Betrüger am Telefon

Sieben Starnberger Senioren wehren sich gegen falsche Polizisten

Sieben Starnberger Senioren haben genau richtig gehandelt: Sie sind Betrügern, die sich als Polizisten ausgaben, nicht aufgesessen. Hier gibt es Tipps der Polizei.

Starnberg – Wenn auf dem Telefon-Display die Vorwahl der eigenen Gemeinde mit dem Zusatz „110“ erscheint, rechnen viele Bürger mit dem Anruf eines Polizisten. „Die Polizei ruft aber nicht unter ’110’ an“, sagt ein Sprecher des Polizeipräsidiums Oberbayern Nord. In Wahrheit steckt dann nämlich ein Betrüger dahinter, der eine Geschichte auftischt. Die kann wie folgt lauten: Einbrecher wurden festgenommen. Dabei wurde eine Liste mit dem Namen des Angerufenen gefunden. Der soll ganz nebenbei im Gespräch Auskunft zu seinen Wohn- und Vermögensverhältnissen geben. Die Betrugsmasche soll später in einen Diebstahl münden.
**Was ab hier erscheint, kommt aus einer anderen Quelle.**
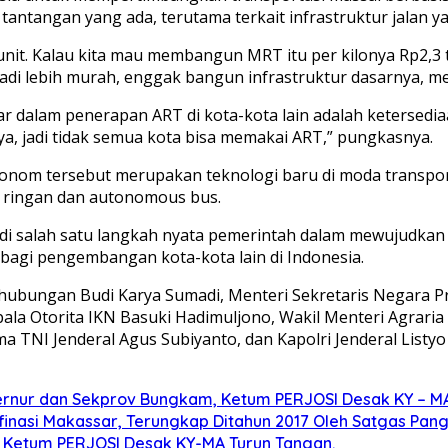
tantangan yang ada, terutama terkait infrastruktur jalan
r unit. Kalau kita mau membangun MRT itu per kilonya Rp2,3
el jadi lebih murah, enggak bangun infrastruktur dasarnya, m
dalam penerapan ART di kota-kota lain adalah ketersediaa
ya, jadi tidak semua kota bisa memakai ART,” pungkasnya.
otonom tersebut merupakan teknologi baru di moda transpo
a ringan dan autonomous bus.
di salah satu langkah nyata pemerintah dalam mewujudkan
 bagi pengembangan kota-kota lain di Indonesia.
rhubungan Budi Karya Sumadi, Menteri Sekretaris Negara P
ala Otorita IKN Basuki Hadimuljono, Wakil Menteri Agrari
ima TNI Jenderal Agus Subiyanto, dan Kapolri Jenderal Listy
bernur dan Sekprov Bungkam, Ketum PERJOSI Desak KY – M
inasi Makassar, Terungkap Ditahun 2017 Oleh Satgas Panga
l, Ketum PERJOSI Desak KY-MA Turun Tangan.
Sieben Senioren wurden von „Polizeibeamten“ kontaktiert

Sieben Starnberger Senioren haben sich erfolgreich gegen diese Betrüger-Masche gewehrt, wie das Polizeipräsidium Oberbayern Nord bekannt gibt. Sie wurden am Dienstag zwischen 11 und 15 Uhr von „Beamten der Polizeiinspektion Starnberg“ angerufen. Die Senioren gaben keine Details preis und verständigten die echte Polizei.
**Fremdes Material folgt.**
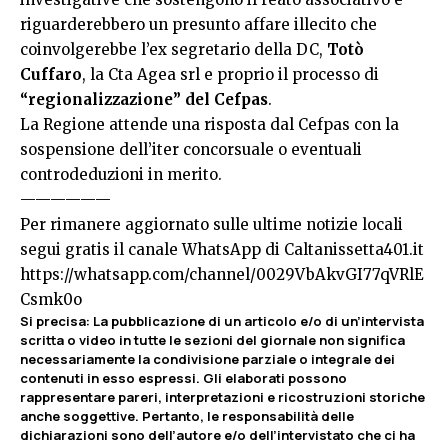
riguarderebbero un presunto affare illecito che
coinvolgerebbe l’ex segretario della DC,
Totò
Cuffaro
, la Cta Agea srl e proprio il processo di
“regionalizzazione” del Cefpas
.
La Regione attende una risposta dal Cefpas con la
sospensione dell’iter concorsuale o eventuali
controdeduzioni in merito.
——————
Per rimanere aggiornato sulle ultime notizie locali
segui gratis il canale WhatsApp di Caltanissetta401.it
https://whatsapp.com/channel/0029VbAkvGI77qVRlE
Csmk0o
Si precisa
:
La pubblicazione di un articolo e/o di un’intervista
scritta o video in tutte le sezioni del giornale non significa
necessariamente la condivisione parziale o integrale dei
contenuti in esso espressi. Gli elaborati possono
rappresentare pareri, interpretazioni e ricostruzioni storiche
anche soggettive. Pertanto, le responsabilità delle
dichiarazioni sono dell’autore e/o dell’intervistato che ci ha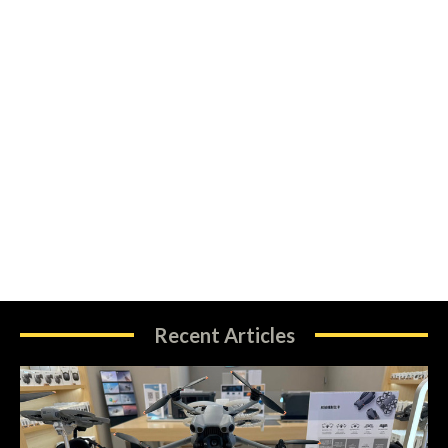
Recent Articles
Der Sprecher des Polizeipräsidiums Oberbayern Nord führt den Erfolg auf die vermehrten Berichte in den Medien zurück. Mittlerweile wissen viele Bürger um die Masche der Betrüger. „Da sind wir sehr froh“, betont der Sprecher. „Da geht es teilweise um fünfstellige Beträge, die sind in der Regel unwiederbringlich verloren.“ Immer wieder würden hohe Bargeldbeträge ausgehändigt werden.

„Beenden Sie im Zweifelsfall schnellstmöglich das Gespräch“

Umso wichtiger, dass die Bürger informiert werden. Zuletzt waren Betrüger am Telefon ein Thema in Gilching. „Die gehen im Dienstbereich um“, erklärt der Sprecher des Polizeipräsidiums. Über 300 Fälle habe die Kriminalpolizei Fürstenfeldbruck heuer aufgenommen. „Es muss davon ausgegangen werden, dass die unbekannten Täter weiterhin versuchen werden, auf diesem Weg an für sie nützliche Informationen zu gelangen.“

Daher rät das Polizeipräsidium Oberbayern Nord: Bei Anrufen mit diesen Thema sollten Bürger misstrauisch sein. „Beenden Sie im Zweifelsfall schnellstmöglich das Gespräch, ohne persönliche Daten oder Informationen über Wertgegenstände oder Bargeld preiszugeben.“ Auf Forderungen zur Überweisung oder Übergabe von Geldbeträgen solle nicht eingegangen werden. Auch sollen Betroffene mit Angehörigen über das Phänomen sprechen. In jedem Fall solle die Polizei kontaktiert werden, rät das Polizeipräsidium.